Here’s Michael Betancourt writing in 2015:

Leveraging the coherent exploration of Hamiltonian flow, Hamiltonian Monte Carlo produces computationally efficient Monte Carlo estimators, even with respect to complex and high-dimensional target distributions. When confronted with data-intensive applications, however, the algorithm may be too expensive to implement, leaving us to consider the utility of approximations such as data subsampling. In this paper I demonstrate how data subsampling fundamentally compromises the scalability of Hamiltonian Monte Carlo.
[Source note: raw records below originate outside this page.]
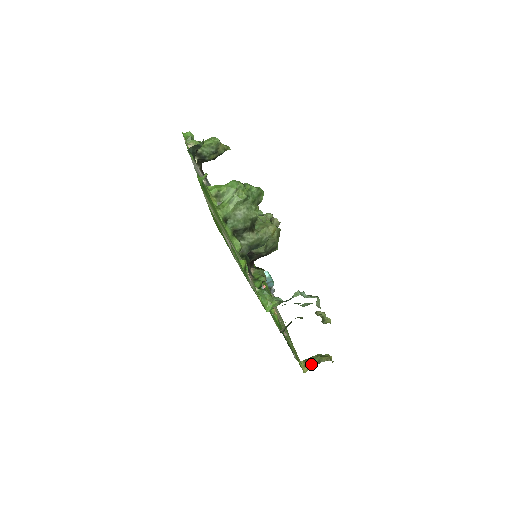
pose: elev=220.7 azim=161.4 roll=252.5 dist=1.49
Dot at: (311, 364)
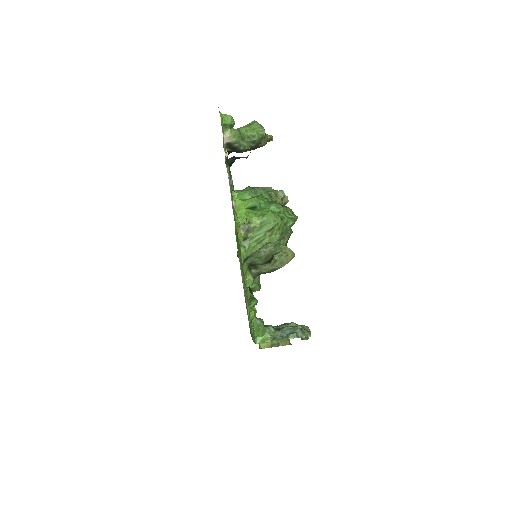
Dot at: (270, 344)
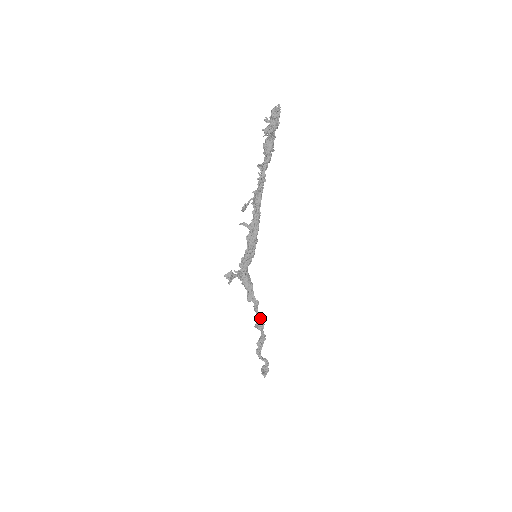
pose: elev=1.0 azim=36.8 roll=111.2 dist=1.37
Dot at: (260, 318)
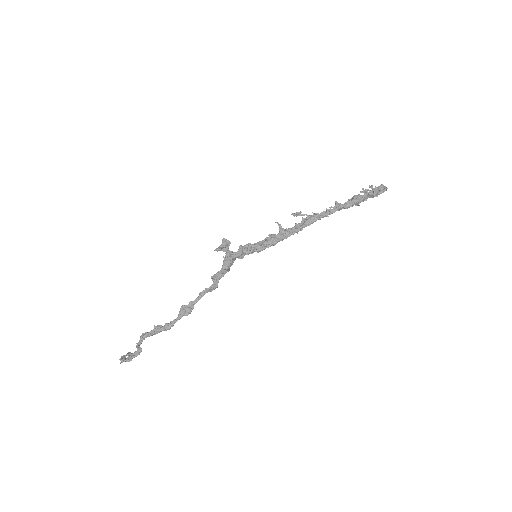
Dot at: occluded
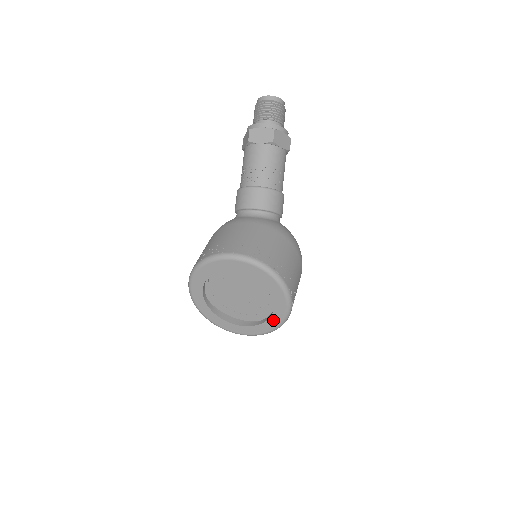
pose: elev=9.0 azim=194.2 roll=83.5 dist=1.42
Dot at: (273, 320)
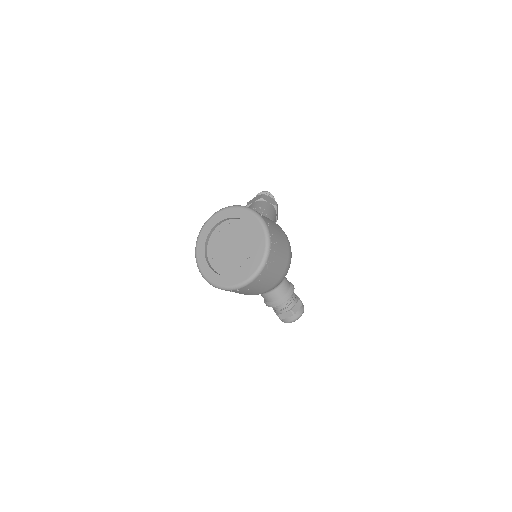
Dot at: (258, 252)
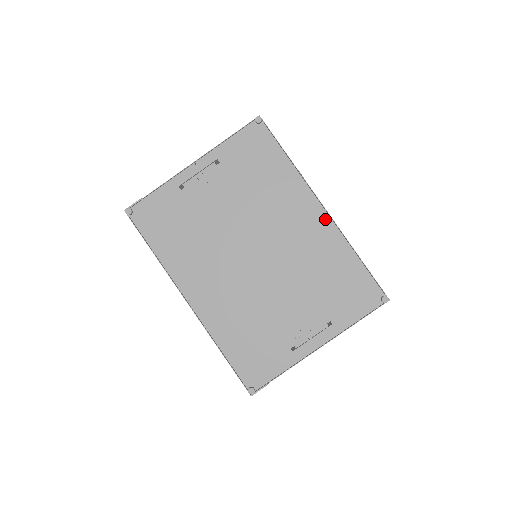
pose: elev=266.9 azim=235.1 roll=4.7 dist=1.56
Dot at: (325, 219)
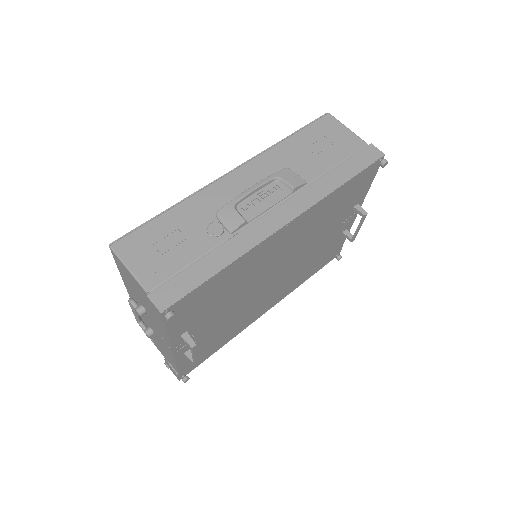
Dot at: (296, 221)
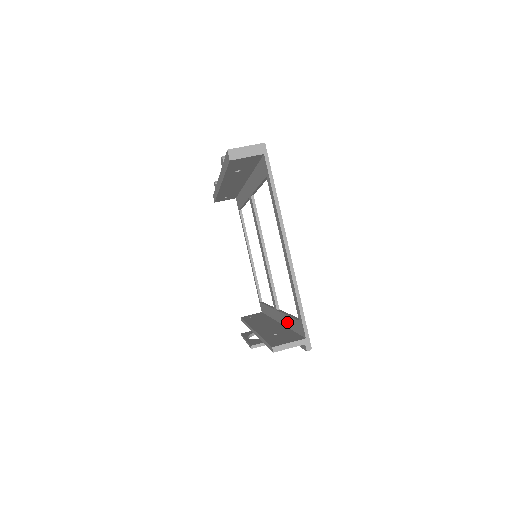
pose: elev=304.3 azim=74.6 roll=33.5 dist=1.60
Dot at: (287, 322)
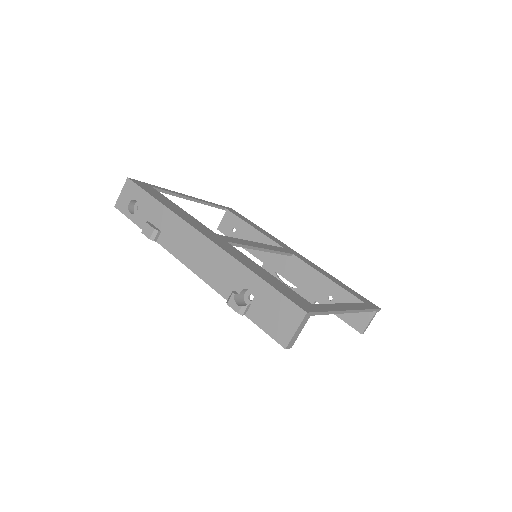
Dot at: occluded
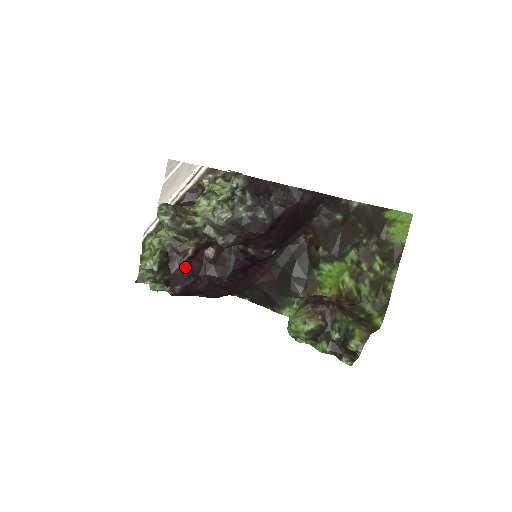
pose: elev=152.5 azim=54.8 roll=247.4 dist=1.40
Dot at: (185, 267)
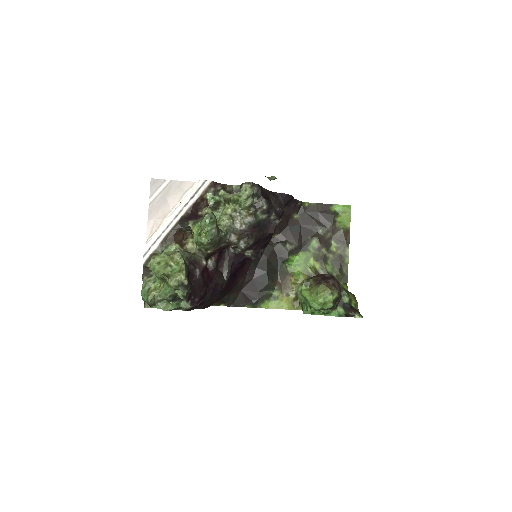
Dot at: (201, 278)
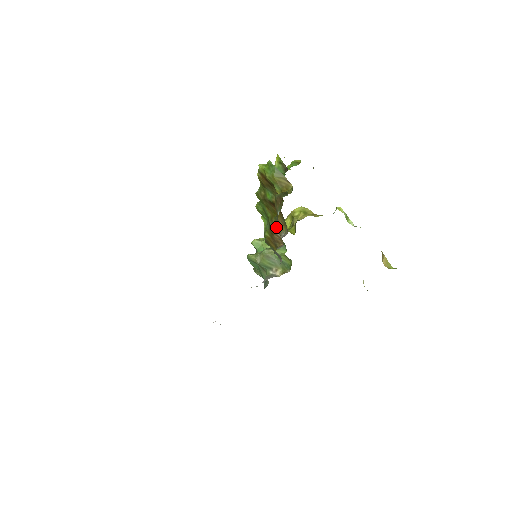
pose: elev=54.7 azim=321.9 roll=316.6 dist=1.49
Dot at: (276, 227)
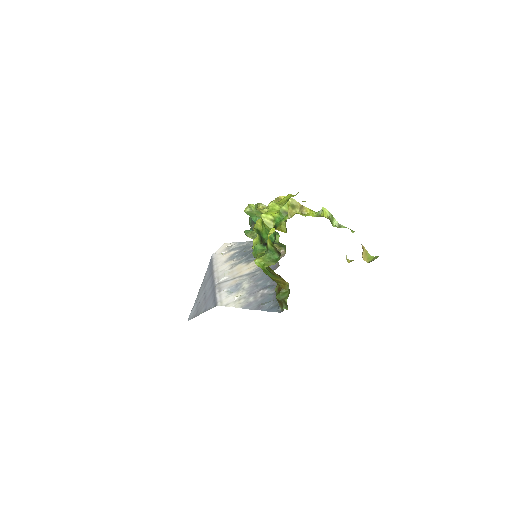
Dot at: occluded
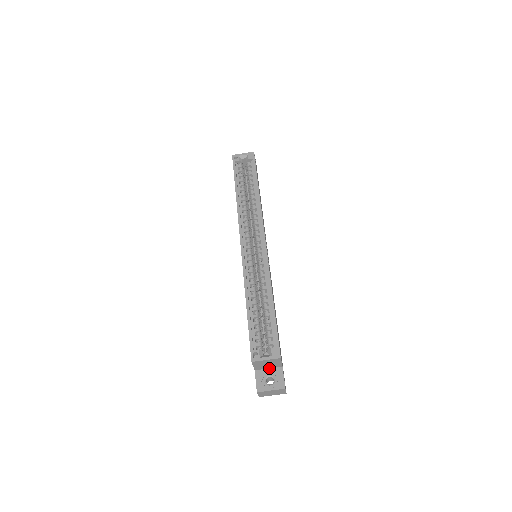
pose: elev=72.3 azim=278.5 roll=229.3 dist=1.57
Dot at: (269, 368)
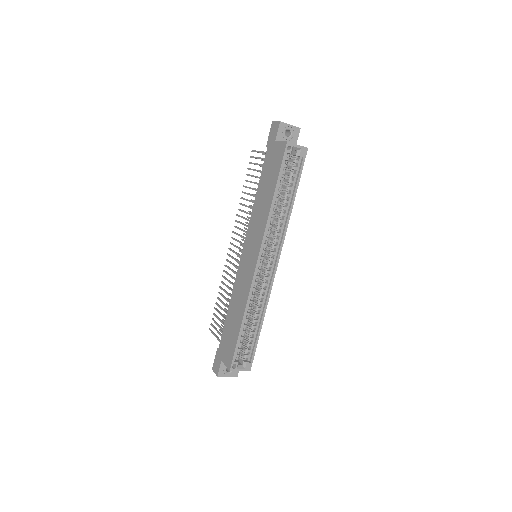
Dot at: occluded
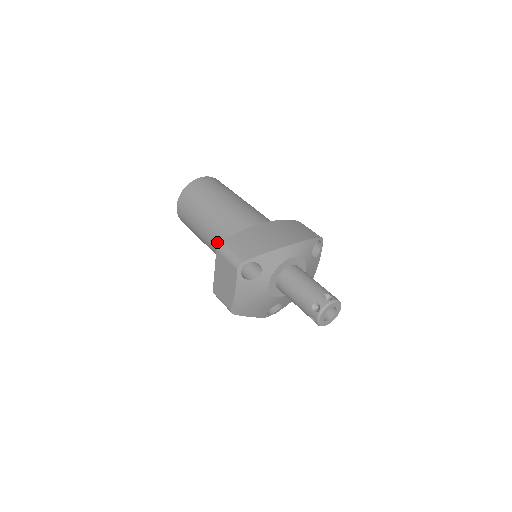
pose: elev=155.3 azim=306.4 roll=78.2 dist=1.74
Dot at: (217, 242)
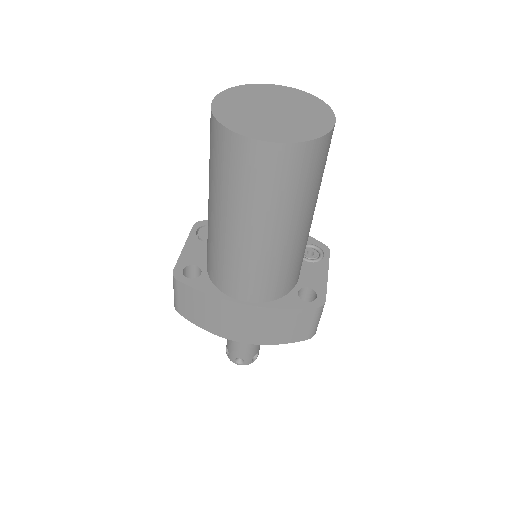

But then here’s Jost Springenberg, Aaron Klein, Stefan Falkner, and Frank Hutter in 2016:

Despite its successes, the prototypical Bayesian optimization approach – using Gaussian process models – does not scale well to either many hyperparameters or many function evaluations. Attacking this lack of scalability and flexibility is thus one of the key challenges of the field. . . . We obtain scalability through stochastic gradient Hamiltonian Monte Carlo, whose robustness we improve via a scale adaptation. Experiments including multi-task Bayesian optimization with 21 tasks, parallel optimization of deep neural networks and deep reinforcement learning show the power and flexibility of this approach.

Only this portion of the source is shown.